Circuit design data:
+++
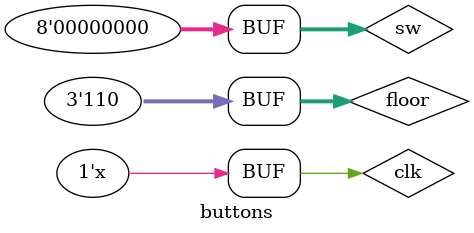
<source format=v>
`timescale 1ns / 1ps


module buttons;

	// Inputs
	reg [7:0] sw;
	reg clk;
	reg [2:0] floor;

	// Outputs
	wire [7:0] swout;

	// Instantiate the Unit Under Test (UUT)
	floor_buttons uut (
		.sw(sw), 
		.clk(clk), 
		.floor(floor), 
		.swout(swout)
	);

	initial begin
		// Initialize Inputs
		sw = 8'b00000000;
		clk = 0;
		floor = 0;

		// Wait 100 ns for global reset to finish
		#100;
		
		sw = 8'b01000000;
		
		#100;
		
		sw = 8'b00000000;
		
		#100;
		
		floor = 6;
		
        
		// Add stimulus here

	end
	
	always clk = #5 ~clk;
      
endmodule


</source>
+++
Return every entry word for word, but drop any pictures.

## Written answer
<source format=v>
`timescale 1ns / 1ps


module buttons;

	// Inputs
	reg [7:0] sw;
	reg clk;
	reg [2:0] floor;

	// Outputs
	wire [7:0] swout;

	// Instantiate the Unit Under Test (UUT)
	floor_buttons uut (
		.sw(sw), 
		.clk(clk), 
		.floor(floor), 
		.swout(swout)
	);

	initial begin
		// Initialize Inputs
		sw = 8'b00000000;
		clk = 0;
		floor = 0;

		// Wait 100 ns for global reset to finish
		#100;
		
		sw = 8'b01000000;
		
		#100;
		
		sw = 8'b00000000;
		
		#100;
		
		floor = 6;
		
        
		// Add stimulus here

	end
	
	always clk = #5 ~clk;
      
endmodule


</source>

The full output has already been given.